------ TEXT SECTION ------
Skip to main content

The Awkward Dynamic Between Derrick Rose and the Cavaliers

While Isaiah Thomas may be a natural replacement for Kyrie Irving, Derrick Rose is not. Can the former Knick cover for the Cavs while IT is out? He'll have to adapt in order for Cleveland to survive.

Kyrie Irving can cook. There is no more dazzling one-on-one player in the league. When Irving really heats up, that proficiency can extend to going one-on-two or three or four. Crowding multiple defenders around Irving only seems to stoke his creativity, coaxing out even more impressive moves and even more unexpected angles. Irving does things with a basketball on a regular basis that no other star could would even think to attempt, much less pull off. 

Yet what made Irving so successful as a Cavalier was that his game struck a functional balance. The time would come in every game when Irving would be called upon to roast his defender to create some specific advantage. Just as crucial were the times when he wasn’t. To play with LeBron James is to defer some level of control, and over the course of their partnership, Irving proved that his shooting—bolstered by the added threat of a quick counter drive against any over-eager defender—could be the perfect counterbalance to a collaborative superstar.

The NBA's Seven Saddest Rebuilding Situations

Cleveland may have to temporarily reimagine that equilibrium after trading Irving to the Celtics. It’s easy enough to slot in Isaiah Thomas as a conceptual replacement given all of the overlap between his game and Irving’s. It could be months, however, before Thomas assumes that role (he reportedly could be sidelined until February), and it could take months more before he’s fully comfortable in it. The starter in the interim appears to be Derrick Rose. This is both the most talented replacement the Cavs could hope for under these circumstances and a particularly awkward fit—the sort of experiment that puts the chemistry of the game on full display.

Tempting as it is to entrust the best player in the world with as much on-court responsibility as he can handle, LeBron can’t do everything. Cleveland badly needs point guards who can create so that James might steal a few minutes of rest. It needs a ball-handler who can strike up the band while understanding the greater arrangement: where Kevin Love is most successful, when shooters like J.R. Smith and Kyle Korver can help, and how best to play off of Tristan Thompson. One can piece together what the Cavs might have imagined for Rose, a resurgent pick-and-roll player last season, in taking his place within a championship infrastructure.
------
EXERCISE PROMPT —
Copy the Derrick Rose article between "Yet what made" and "a collaborative superstar.", inclusive, substituting "alliance" for every "partnership".
------ EXERCISE DATA ------
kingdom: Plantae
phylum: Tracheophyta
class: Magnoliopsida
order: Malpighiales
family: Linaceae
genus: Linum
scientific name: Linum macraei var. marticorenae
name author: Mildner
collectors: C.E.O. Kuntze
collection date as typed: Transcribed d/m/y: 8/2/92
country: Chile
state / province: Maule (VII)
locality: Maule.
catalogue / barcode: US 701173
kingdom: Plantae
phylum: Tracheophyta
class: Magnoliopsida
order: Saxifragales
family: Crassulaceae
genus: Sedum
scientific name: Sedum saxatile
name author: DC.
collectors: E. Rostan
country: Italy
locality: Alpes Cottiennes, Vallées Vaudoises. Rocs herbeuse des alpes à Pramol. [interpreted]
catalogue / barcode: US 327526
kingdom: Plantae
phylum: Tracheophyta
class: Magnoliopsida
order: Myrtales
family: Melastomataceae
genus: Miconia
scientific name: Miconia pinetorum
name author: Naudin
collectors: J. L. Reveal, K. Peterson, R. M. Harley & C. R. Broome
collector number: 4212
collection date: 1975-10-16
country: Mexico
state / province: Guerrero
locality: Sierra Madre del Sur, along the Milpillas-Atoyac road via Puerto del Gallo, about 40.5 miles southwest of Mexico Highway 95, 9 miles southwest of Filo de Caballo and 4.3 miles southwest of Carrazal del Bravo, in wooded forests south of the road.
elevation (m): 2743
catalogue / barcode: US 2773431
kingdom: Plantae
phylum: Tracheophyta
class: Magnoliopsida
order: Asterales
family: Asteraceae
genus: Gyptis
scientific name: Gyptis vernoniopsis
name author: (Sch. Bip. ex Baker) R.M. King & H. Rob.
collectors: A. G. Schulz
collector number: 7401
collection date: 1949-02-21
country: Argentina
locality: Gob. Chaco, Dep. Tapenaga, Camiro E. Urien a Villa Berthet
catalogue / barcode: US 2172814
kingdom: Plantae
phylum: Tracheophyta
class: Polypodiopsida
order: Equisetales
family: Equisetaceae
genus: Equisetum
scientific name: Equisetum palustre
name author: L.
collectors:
------
SOLVED PROBLEM —
Yet what made Irving so successful as a Cavalier was that his game struck a functional balance. The time would come in every game when Irving would be called upon to roast his defender to create some specific advantage. Just as crucial were the times when he wasn’t. To play with LeBron James is to defer some level of control, and over the course of their alliance, Irving proved that his shooting—bolstered by the added threat of a quick counter drive against any over-eager defender—could be the perfect counterbalance to a collaborative superstar.